● RECORDS SHOWN:

************

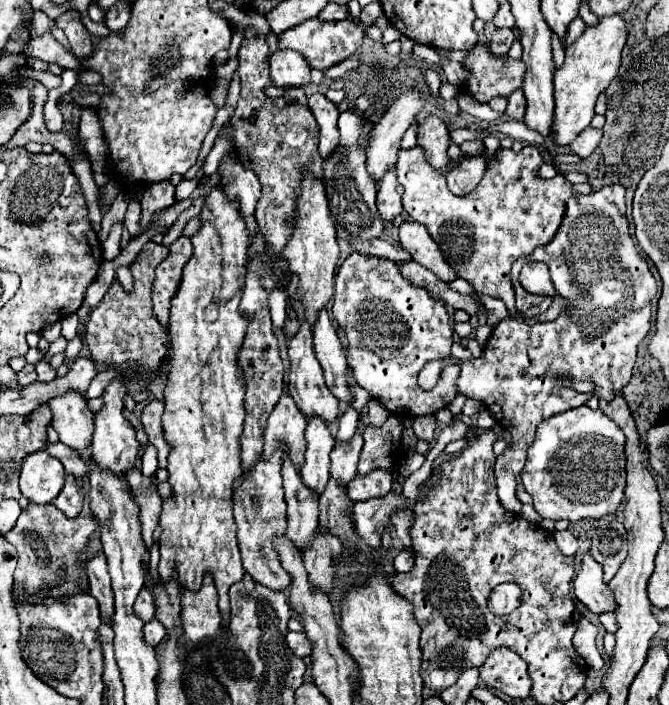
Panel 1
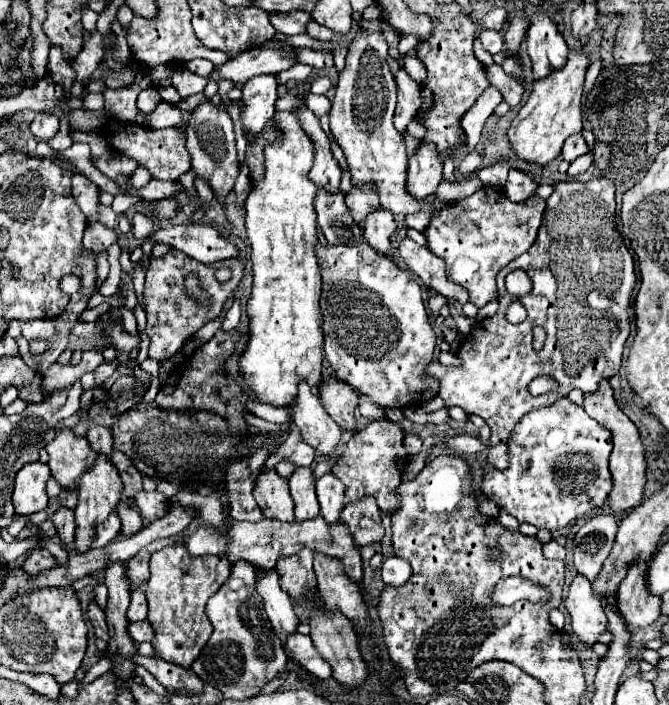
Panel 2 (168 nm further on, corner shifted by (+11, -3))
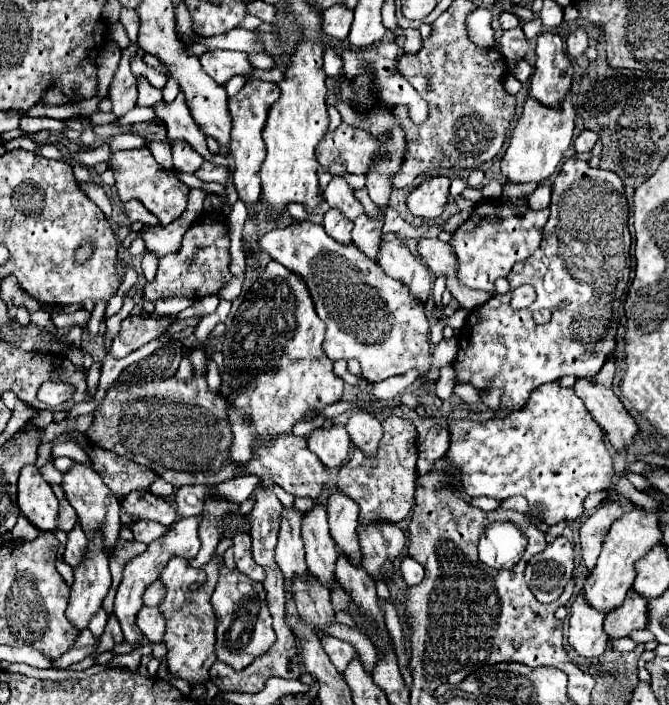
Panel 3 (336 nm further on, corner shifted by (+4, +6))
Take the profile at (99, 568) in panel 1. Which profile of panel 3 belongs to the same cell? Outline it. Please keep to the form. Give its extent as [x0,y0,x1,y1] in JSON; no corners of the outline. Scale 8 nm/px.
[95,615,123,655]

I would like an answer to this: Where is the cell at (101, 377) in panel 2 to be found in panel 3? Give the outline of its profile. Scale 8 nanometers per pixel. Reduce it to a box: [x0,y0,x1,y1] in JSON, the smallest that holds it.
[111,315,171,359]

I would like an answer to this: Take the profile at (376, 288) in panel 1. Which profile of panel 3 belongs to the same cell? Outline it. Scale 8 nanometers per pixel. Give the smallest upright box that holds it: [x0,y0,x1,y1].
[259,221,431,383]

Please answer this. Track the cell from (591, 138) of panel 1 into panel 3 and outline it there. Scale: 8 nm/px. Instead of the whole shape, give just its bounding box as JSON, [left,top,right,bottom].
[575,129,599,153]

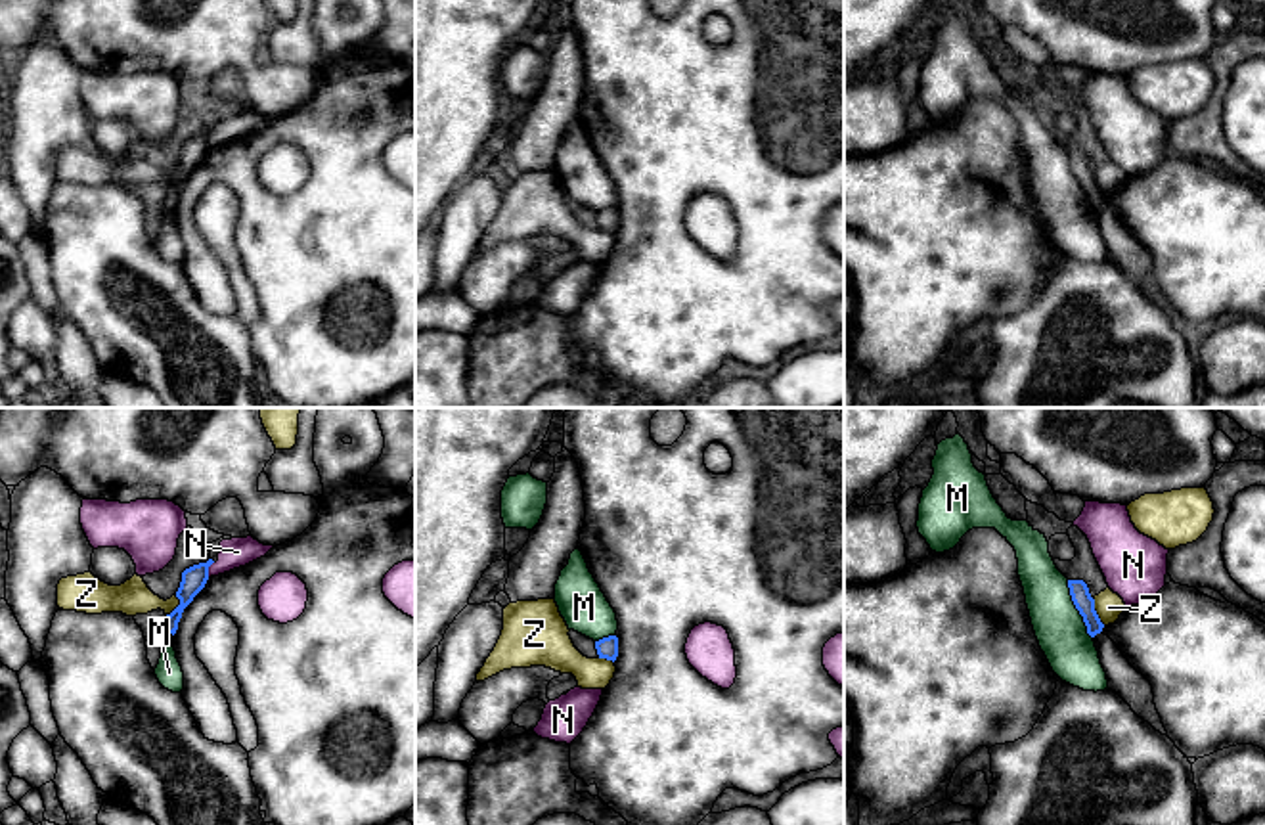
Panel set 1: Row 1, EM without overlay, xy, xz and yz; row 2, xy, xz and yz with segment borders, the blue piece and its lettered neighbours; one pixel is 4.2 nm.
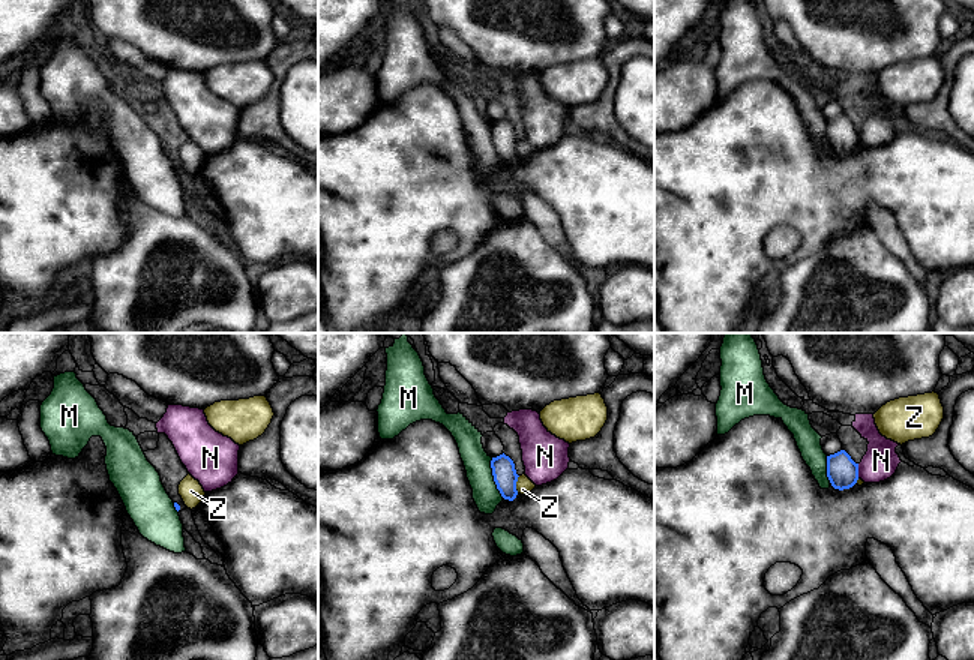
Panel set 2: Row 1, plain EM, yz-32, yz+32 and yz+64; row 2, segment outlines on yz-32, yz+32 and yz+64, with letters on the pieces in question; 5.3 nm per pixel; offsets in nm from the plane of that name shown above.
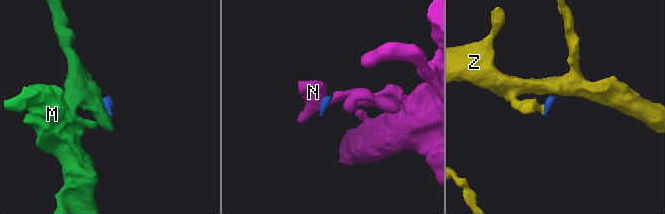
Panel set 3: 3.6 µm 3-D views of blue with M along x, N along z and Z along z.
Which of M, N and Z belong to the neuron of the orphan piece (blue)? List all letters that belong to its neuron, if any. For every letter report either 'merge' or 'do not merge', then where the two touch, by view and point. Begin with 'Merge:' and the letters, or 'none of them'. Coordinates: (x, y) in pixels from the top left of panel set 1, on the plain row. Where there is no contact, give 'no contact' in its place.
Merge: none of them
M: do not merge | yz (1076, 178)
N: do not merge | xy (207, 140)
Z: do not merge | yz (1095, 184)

************

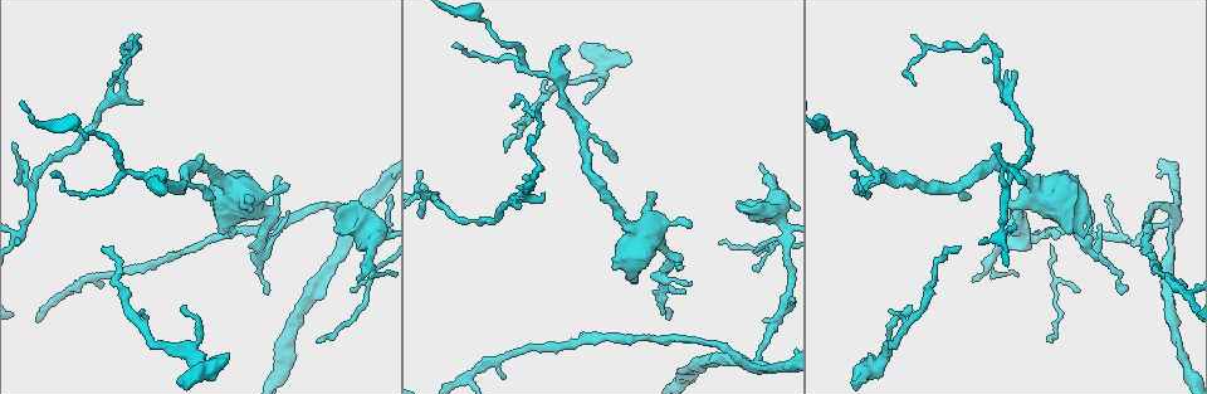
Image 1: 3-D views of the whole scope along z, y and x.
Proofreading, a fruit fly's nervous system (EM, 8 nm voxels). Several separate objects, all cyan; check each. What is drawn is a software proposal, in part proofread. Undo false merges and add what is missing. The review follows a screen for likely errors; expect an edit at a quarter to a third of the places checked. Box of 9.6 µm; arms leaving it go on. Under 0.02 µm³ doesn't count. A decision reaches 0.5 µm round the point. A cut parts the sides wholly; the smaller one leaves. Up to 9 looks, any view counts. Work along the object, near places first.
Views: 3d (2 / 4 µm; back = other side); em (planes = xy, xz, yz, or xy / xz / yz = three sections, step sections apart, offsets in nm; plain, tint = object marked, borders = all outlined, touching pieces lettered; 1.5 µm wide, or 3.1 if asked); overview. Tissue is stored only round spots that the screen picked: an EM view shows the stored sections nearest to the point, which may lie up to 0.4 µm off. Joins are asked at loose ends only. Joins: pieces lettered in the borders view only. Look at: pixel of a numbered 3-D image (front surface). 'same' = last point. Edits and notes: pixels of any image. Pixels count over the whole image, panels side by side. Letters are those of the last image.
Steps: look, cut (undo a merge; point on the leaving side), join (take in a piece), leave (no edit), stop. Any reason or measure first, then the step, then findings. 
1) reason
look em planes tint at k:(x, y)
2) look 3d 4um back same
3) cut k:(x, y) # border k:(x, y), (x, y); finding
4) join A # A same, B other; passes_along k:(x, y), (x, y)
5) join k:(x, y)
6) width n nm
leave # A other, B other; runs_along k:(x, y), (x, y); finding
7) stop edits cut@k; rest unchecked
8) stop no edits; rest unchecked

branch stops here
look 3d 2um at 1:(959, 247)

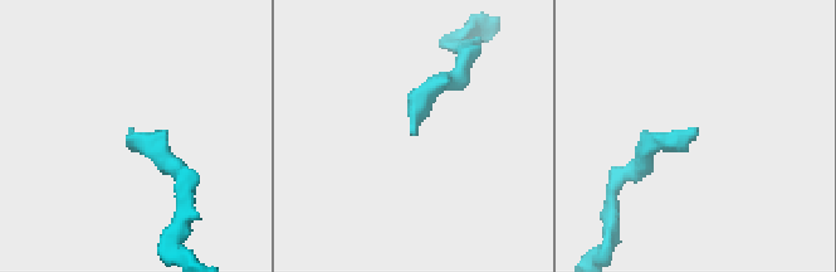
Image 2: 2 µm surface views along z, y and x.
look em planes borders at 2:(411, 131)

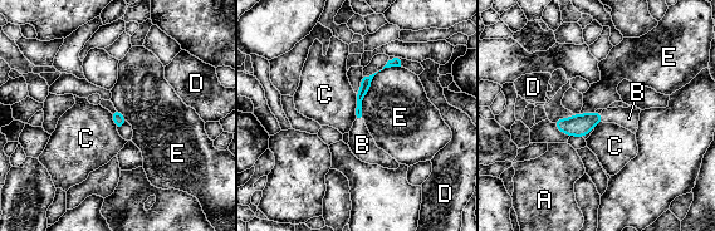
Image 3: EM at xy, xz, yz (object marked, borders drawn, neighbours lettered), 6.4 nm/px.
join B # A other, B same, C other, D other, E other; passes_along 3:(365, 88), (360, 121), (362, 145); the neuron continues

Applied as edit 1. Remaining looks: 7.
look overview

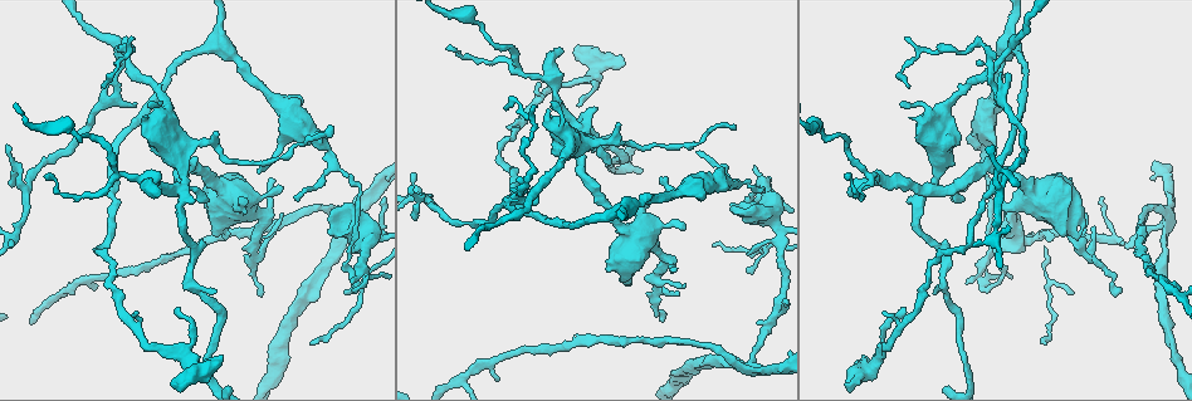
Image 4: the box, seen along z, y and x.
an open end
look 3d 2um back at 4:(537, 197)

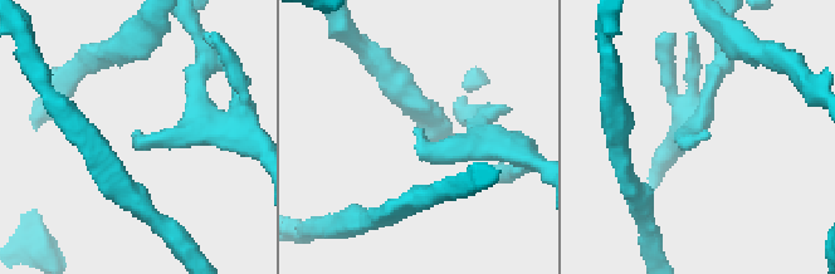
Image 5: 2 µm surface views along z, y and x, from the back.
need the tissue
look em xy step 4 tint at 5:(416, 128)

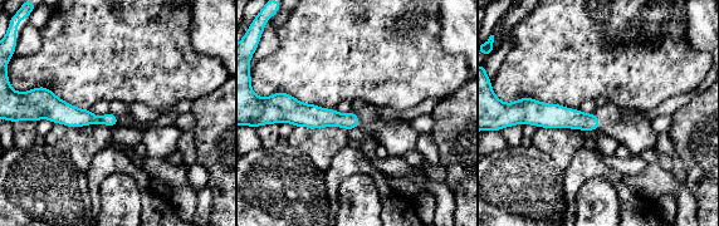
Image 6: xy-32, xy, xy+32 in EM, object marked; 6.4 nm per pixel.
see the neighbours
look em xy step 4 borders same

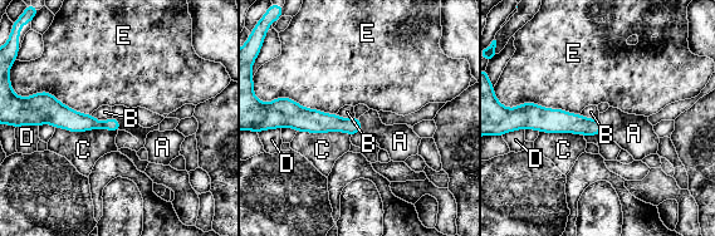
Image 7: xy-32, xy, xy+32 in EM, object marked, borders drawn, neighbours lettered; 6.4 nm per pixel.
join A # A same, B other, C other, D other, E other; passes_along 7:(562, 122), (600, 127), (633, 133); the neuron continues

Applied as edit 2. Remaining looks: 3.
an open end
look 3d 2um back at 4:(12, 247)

************

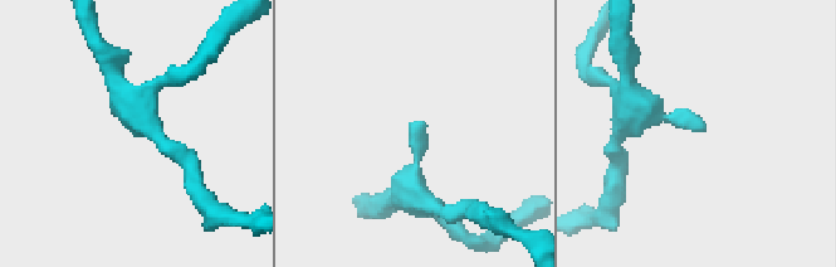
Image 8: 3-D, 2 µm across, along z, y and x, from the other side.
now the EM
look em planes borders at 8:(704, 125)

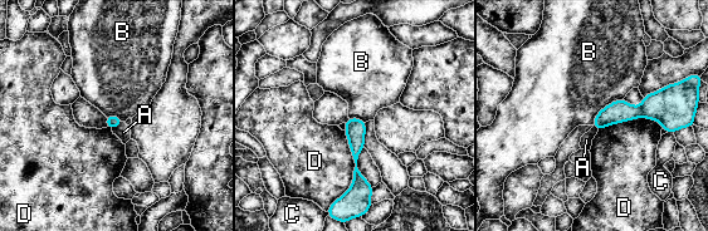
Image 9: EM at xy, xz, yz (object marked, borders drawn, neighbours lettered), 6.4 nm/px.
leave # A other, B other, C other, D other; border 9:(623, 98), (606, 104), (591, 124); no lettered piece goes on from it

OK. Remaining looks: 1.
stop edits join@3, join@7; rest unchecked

************

● REQUIRED ACTION: Lines in the data that include the word "further" should all be copied.

● EXPECTED OUTPUT:
Panel 2 (168 nm further on, corner shifted by (+11, -3))
Panel 3 (336 nm further on, corner shifted by (+4, +6))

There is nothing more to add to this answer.